The main sources of risk aversion at the moment are Brexit and Italy. Although the former looks to have quitened down, news-flow around the latter is likely to increase Tuesday, the deadline for Italy to present the EU its revised budget.

Reports suggest the Italians are unlikely to have reduced their budget deficit and the likely result is that the EU Commision will reject the budget again. This could cause volatility in markets and increased flows into the safe-haven Franc.

The Franc could also rise if trade tensions between the US and China rise again. The US plans to increase tariffs on goods imported from China in January, with the rate set to rise from 10% to 25%.

Although Donald Trump has indicated he is now open to making a deal, it remains to be seen whether he and Xi Jingping can agree anything at the G20 summit at the end of the month.
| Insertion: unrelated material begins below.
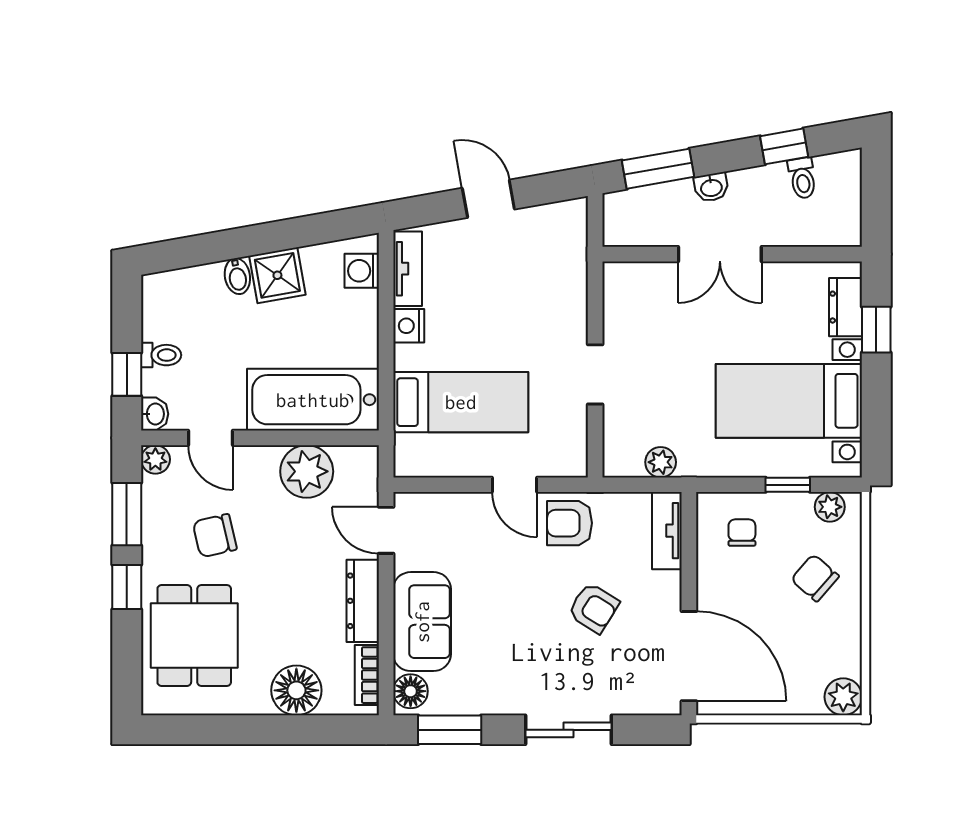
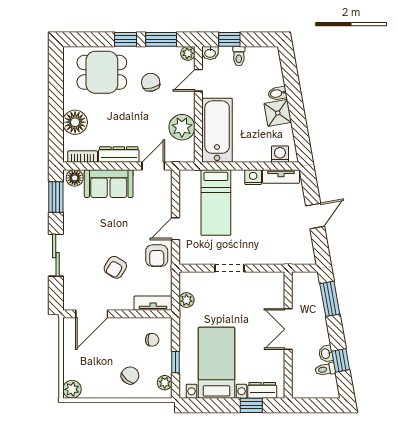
washbasin: (711, 187) -> (326, 354), moved
armchair: (570, 523) -> (157, 256), turned 180
door: (689, 656) -> (92, 314), width x0.73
Overall, risks are tilted in favour of an improvement in trade relations as economic reality sets in.

On the Swiss data front, the most important release in the week ahead is import prices data for October, which is forecast to show a 0.1% rise after a -0.2% fall in September.

Higher import prices tend to be negative for the currency as more Francs have to be sold to buy the same amount of goods, resulting in greater volumes of Franc-selling.